* [Information provided]:
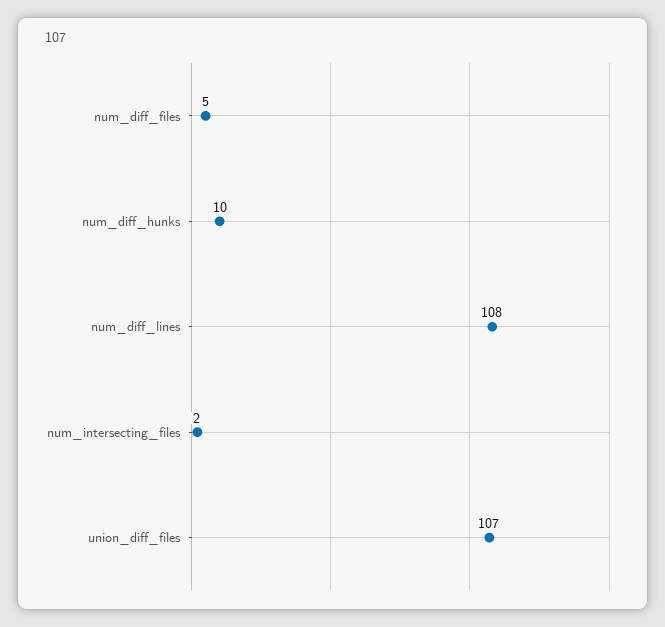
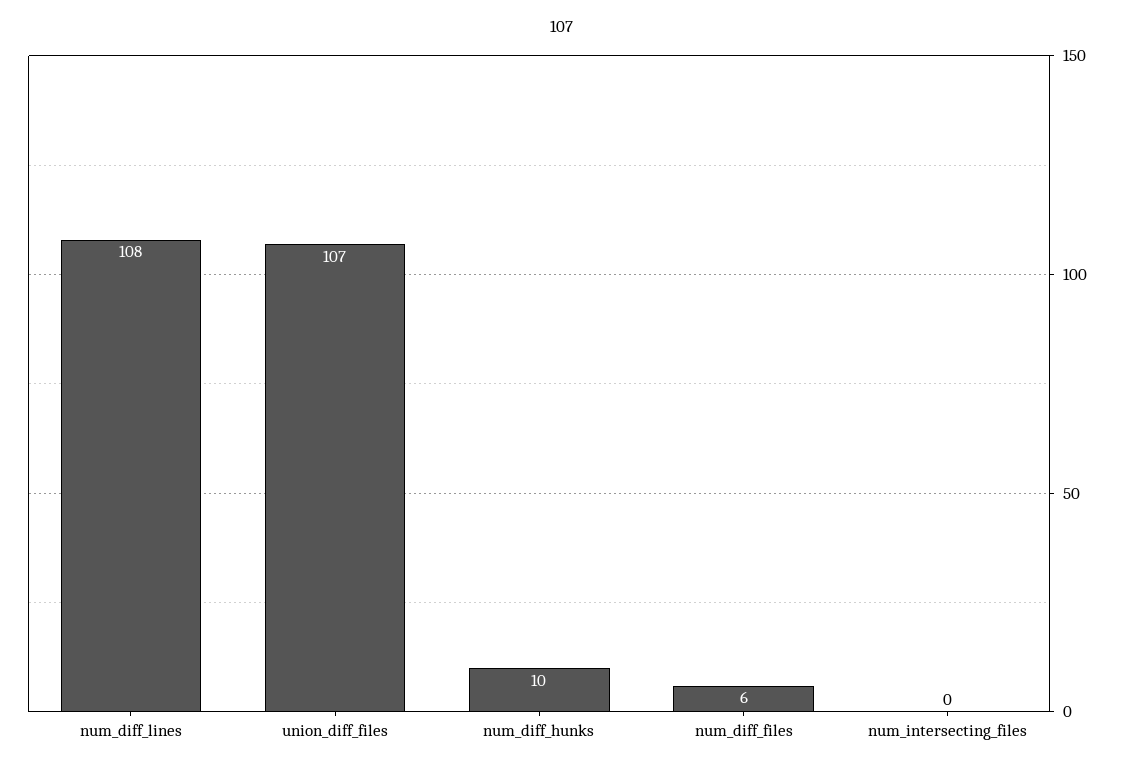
num_diff_files: 5 -> 6
num_intersecting_files: 2 -> 0

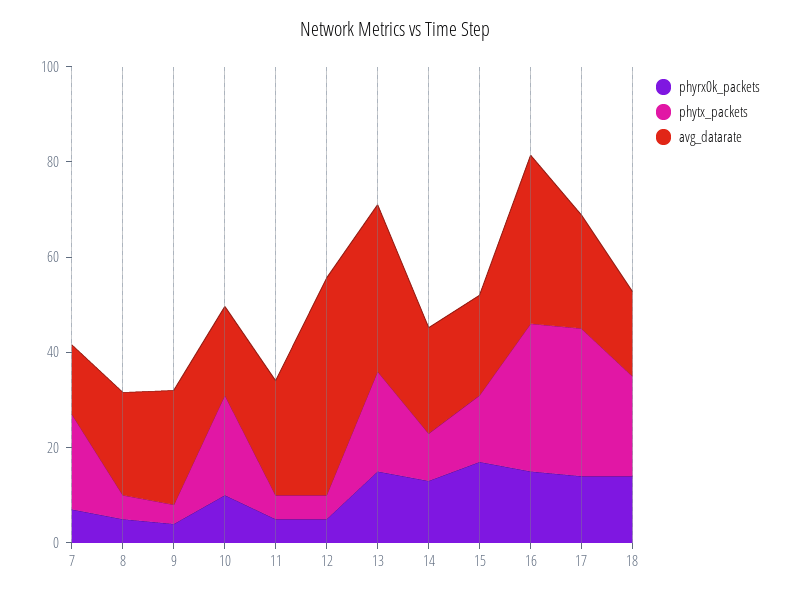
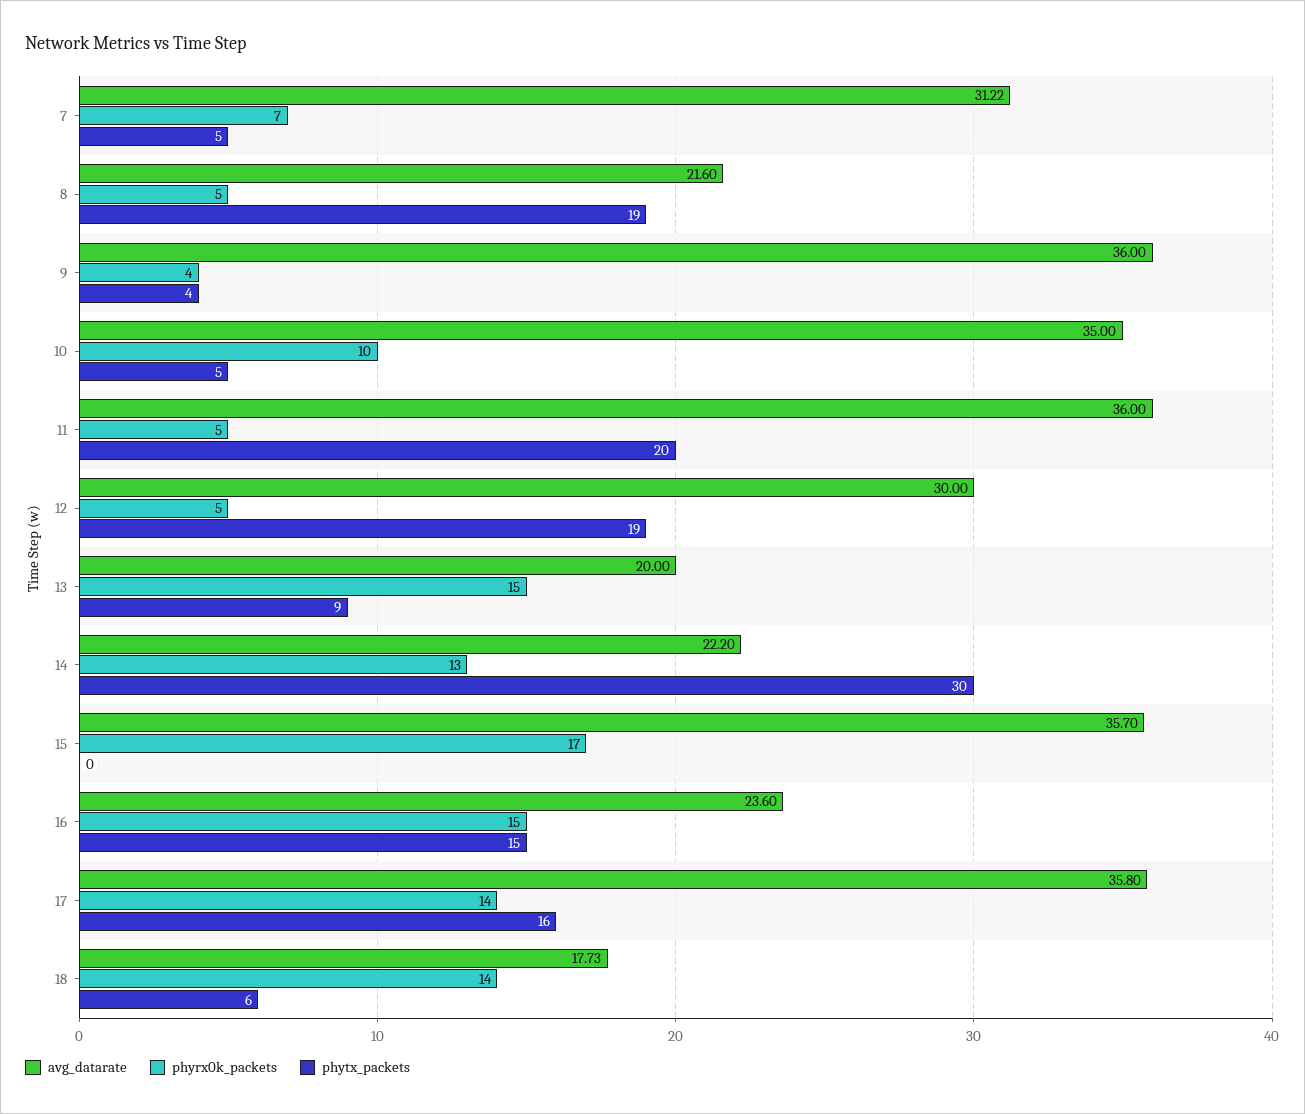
phytx_packets, 7: 20 -> 5
avg_datarate, 7: 15 -> 31.22
phytx_packets, 8: 5 -> 19
avg_datarate, 9: 25 -> 36
phytx_packets, 10: 20 -> 5
avg_datarate, 10: 20 -> 35
phytx_packets, 11: 5 -> 20
avg_datarate, 11: 25 -> 36
phytx_packets, 12: 5 -> 19
avg_datarate, 12: 45 -> 30
phytx_packets, 13: 20 -> 9
avg_datarate, 13: 35 -> 20
phytx_packets, 14: 10 -> 30
phytx_packets, 15: 15 -> 0
avg_datarate, 15: 20 -> 35.7
phytx_packets, 16: 30 -> 15
avg_datarate, 16: 35 -> 23.6
phytx_packets, 17: 30 -> 16
avg_datarate, 17: 25 -> 35.8
phytx_packets, 18: 20 -> 6

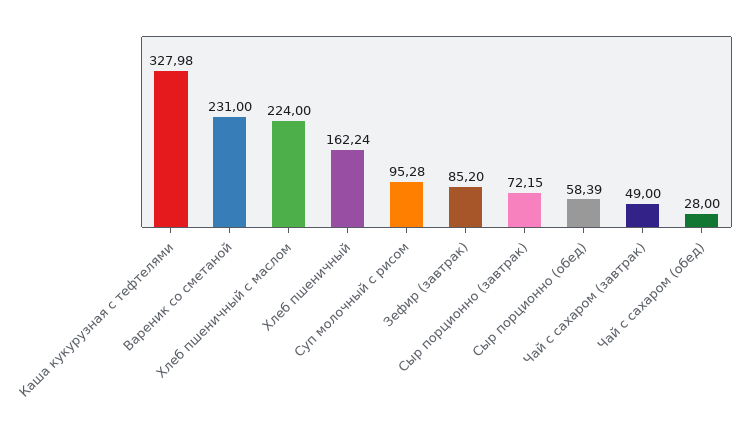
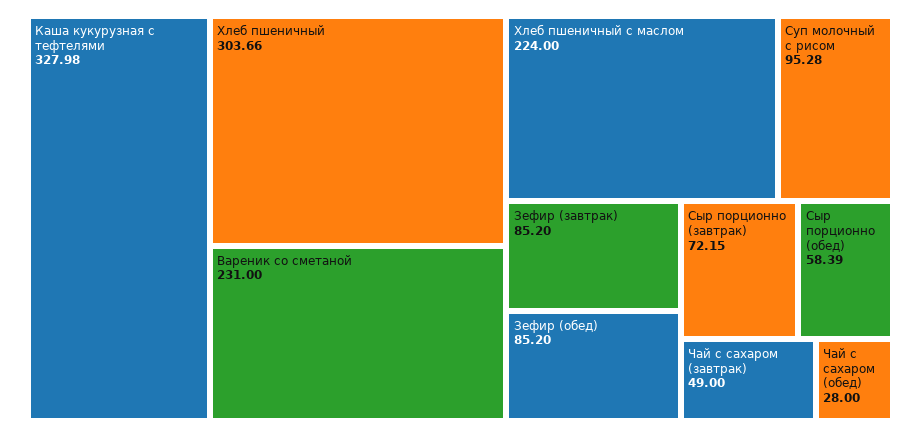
Хлеб пшеничный: 162.24 -> 303.66
Зефир (обед): none -> 85.2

* [Exercise details]:
Exactly the lines from the one holding "avg_datarate, 16: 35 -> 23.6" through the last line of the entries, both included, are to be duplicated; leave the pictures out.

* [Answer to the problem]:
avg_datarate, 16: 35 -> 23.6
phytx_packets, 17: 30 -> 16
avg_datarate, 17: 25 -> 35.8
phytx_packets, 18: 20 -> 6

Хлеб пшеничный: 162.24 -> 303.66
Зефир (обед): none -> 85.2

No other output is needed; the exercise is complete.